As for the other one, "The life of this world is only a false sense of pleasure", it's not entirely clear to me what that means, but sure. Pleasure itself isn't that noble a thing to aim for. I mean, depending on what means by pleasure. Some philosophers call every type of well-being pleasure, including happiness, joy, ecstasy, bliss, euphoria, satisfaction, contentment, fulfillment and peace, but assuming they mean pleasure qua specifically pleasure, and assuming they mean something more like "The things in life in this world have a tendency of producing pleasure, which is a false sense of well-being or The Good," then yeah, I'd go for it. But if they mean that all things in life in this world that are good are merely a farcical pleasure, then that's wrong. That would go back to my argument about the Bible quote. But otherwise.. pleasure is a base form or analogue of joy, and pretty much just exists so that evolution can program us to seek certain things, and even that doesn't benefit us as much as it used to because we didn't evolve in the context of our modern, human-created environment.

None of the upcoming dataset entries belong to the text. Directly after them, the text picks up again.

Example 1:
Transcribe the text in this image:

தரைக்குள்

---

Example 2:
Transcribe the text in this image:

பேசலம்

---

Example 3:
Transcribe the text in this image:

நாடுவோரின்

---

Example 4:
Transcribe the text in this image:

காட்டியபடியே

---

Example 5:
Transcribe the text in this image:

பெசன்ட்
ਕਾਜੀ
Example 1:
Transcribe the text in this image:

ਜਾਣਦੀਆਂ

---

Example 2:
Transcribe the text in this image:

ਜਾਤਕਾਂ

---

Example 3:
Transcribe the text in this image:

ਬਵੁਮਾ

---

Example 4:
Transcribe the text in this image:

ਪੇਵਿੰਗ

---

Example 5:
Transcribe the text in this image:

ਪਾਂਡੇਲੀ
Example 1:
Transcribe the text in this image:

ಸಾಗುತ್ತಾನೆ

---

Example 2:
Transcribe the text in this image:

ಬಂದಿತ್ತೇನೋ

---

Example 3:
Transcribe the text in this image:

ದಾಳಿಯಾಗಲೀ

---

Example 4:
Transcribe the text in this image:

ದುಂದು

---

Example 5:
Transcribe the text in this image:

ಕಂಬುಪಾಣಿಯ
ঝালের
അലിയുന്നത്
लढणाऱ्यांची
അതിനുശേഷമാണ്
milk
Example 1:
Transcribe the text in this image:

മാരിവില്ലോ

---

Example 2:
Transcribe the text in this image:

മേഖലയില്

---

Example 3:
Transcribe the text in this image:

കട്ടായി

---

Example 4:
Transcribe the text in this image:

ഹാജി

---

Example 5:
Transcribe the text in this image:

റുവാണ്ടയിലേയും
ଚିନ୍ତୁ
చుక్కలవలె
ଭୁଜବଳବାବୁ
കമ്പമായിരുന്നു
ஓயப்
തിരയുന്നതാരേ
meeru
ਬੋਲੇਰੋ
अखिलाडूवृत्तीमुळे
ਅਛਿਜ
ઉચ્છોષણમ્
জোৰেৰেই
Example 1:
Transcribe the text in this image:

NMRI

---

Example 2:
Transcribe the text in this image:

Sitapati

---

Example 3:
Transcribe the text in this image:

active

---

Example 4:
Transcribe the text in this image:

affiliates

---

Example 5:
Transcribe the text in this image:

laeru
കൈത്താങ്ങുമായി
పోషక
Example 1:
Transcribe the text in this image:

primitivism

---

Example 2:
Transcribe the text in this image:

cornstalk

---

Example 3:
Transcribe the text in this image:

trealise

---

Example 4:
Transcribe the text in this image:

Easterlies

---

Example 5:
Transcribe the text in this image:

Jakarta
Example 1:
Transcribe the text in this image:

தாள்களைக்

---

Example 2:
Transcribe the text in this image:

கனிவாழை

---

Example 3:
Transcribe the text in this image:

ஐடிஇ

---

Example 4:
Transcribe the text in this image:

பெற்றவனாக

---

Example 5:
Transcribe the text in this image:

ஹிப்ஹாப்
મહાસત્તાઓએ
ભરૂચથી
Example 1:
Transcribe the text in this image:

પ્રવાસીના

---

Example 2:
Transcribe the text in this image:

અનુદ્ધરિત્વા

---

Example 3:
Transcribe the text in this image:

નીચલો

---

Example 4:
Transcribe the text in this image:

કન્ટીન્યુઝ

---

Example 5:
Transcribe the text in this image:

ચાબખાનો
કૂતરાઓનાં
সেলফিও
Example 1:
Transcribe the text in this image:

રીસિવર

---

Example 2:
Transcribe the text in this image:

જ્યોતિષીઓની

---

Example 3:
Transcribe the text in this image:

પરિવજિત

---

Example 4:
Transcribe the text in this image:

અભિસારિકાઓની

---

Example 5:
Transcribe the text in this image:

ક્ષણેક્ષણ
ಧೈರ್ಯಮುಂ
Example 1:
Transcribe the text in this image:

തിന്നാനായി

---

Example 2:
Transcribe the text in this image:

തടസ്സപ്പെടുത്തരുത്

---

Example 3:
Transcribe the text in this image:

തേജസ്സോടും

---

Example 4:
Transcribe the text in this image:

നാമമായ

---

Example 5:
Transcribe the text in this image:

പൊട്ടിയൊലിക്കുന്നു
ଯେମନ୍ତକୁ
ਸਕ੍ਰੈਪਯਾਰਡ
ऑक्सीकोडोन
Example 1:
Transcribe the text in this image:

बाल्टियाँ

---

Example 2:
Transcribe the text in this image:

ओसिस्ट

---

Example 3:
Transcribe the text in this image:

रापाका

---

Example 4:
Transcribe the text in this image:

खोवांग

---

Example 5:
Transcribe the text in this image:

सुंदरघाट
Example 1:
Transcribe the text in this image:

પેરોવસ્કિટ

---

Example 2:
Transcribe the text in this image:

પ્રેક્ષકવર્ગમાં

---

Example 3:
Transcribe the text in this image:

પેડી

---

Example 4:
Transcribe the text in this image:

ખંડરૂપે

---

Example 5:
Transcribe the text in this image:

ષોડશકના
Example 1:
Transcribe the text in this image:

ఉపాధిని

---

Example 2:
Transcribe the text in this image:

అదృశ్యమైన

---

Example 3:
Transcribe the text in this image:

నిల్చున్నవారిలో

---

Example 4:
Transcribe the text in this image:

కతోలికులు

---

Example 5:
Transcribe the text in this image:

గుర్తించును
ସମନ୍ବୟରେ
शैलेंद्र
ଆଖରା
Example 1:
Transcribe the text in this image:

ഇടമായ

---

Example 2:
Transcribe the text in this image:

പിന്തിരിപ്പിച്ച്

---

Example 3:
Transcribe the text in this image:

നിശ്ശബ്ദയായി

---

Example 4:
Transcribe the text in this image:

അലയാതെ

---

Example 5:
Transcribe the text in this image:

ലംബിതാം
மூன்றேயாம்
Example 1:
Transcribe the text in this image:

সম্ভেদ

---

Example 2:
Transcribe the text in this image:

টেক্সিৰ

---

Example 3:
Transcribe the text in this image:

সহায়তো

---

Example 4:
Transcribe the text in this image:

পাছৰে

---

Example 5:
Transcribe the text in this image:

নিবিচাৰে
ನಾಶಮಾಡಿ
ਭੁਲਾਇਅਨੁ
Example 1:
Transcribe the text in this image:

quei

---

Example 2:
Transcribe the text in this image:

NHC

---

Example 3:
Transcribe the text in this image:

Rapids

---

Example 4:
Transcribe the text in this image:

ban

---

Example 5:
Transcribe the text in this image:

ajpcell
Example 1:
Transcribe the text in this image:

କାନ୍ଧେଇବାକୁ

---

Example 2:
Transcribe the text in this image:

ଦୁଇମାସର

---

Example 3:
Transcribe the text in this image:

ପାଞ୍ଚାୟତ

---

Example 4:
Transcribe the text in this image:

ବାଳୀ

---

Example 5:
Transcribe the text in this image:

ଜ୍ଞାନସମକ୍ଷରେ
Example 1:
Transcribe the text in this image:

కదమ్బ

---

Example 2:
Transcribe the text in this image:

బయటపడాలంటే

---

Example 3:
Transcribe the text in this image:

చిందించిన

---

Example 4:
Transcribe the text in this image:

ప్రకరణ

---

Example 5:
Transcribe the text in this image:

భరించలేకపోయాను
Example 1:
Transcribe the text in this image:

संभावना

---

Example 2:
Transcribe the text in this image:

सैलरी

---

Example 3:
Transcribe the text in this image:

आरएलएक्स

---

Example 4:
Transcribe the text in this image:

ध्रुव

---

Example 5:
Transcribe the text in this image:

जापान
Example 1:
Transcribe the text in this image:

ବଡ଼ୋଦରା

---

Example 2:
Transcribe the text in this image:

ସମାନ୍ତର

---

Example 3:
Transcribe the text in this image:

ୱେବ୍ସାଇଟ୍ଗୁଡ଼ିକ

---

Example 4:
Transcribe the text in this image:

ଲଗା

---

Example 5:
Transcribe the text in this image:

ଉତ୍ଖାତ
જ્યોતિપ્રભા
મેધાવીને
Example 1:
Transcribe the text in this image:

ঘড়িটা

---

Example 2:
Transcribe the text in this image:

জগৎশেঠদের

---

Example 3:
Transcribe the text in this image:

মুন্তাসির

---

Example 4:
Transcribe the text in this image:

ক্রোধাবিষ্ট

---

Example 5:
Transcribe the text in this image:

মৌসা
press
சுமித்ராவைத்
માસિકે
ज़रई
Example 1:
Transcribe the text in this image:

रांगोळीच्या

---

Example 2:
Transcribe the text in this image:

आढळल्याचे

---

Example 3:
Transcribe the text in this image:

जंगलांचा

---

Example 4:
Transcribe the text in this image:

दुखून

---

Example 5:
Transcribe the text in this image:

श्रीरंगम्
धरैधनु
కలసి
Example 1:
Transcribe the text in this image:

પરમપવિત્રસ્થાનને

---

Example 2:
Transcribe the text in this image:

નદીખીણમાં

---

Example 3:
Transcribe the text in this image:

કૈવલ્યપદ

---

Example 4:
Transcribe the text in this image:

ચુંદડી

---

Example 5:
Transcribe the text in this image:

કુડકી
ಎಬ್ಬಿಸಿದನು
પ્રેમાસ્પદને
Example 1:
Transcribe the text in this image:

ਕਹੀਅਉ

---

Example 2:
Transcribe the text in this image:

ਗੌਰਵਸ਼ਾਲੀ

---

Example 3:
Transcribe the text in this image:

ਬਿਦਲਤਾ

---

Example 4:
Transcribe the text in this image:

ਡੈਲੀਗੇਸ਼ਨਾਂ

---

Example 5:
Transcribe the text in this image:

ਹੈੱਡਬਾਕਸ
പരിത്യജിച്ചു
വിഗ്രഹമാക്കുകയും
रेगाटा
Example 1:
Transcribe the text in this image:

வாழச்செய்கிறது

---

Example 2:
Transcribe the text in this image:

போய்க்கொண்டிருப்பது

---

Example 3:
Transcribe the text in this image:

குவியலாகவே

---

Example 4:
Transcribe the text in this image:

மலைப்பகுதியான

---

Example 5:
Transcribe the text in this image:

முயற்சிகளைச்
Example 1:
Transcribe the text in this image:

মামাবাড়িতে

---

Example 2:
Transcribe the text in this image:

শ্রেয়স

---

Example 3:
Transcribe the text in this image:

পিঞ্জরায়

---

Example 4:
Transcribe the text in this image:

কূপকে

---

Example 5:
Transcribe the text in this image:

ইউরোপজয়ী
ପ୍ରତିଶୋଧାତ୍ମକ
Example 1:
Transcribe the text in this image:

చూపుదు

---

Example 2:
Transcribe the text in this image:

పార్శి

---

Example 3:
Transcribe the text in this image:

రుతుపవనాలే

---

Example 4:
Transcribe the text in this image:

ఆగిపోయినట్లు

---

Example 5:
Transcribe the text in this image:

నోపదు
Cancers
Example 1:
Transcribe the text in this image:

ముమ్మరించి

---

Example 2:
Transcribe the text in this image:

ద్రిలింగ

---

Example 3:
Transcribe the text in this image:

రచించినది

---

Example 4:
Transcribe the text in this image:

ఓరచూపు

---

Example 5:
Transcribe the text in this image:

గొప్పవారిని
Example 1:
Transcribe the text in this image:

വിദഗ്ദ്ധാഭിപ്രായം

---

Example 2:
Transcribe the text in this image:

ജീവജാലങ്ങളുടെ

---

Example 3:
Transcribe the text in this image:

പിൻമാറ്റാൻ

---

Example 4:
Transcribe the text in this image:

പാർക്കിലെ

At first glance I took the two sentences to mean something like, this world is only an illusion, so don't get too absorbed in it, which I'm sure is true in some way, and I I figured it's a happy thing because there's so much suffering in the world and not getting too absorbed in the illusion would lessen or nullify the suffering, and it also would imply an afterlife where things are more real and more worthy of taking in, and probably much more conducive to happiness. So that's why I said, inasmuch as those things may be true, it would make me happy. But when I actually paid more attention to them it changed my mind.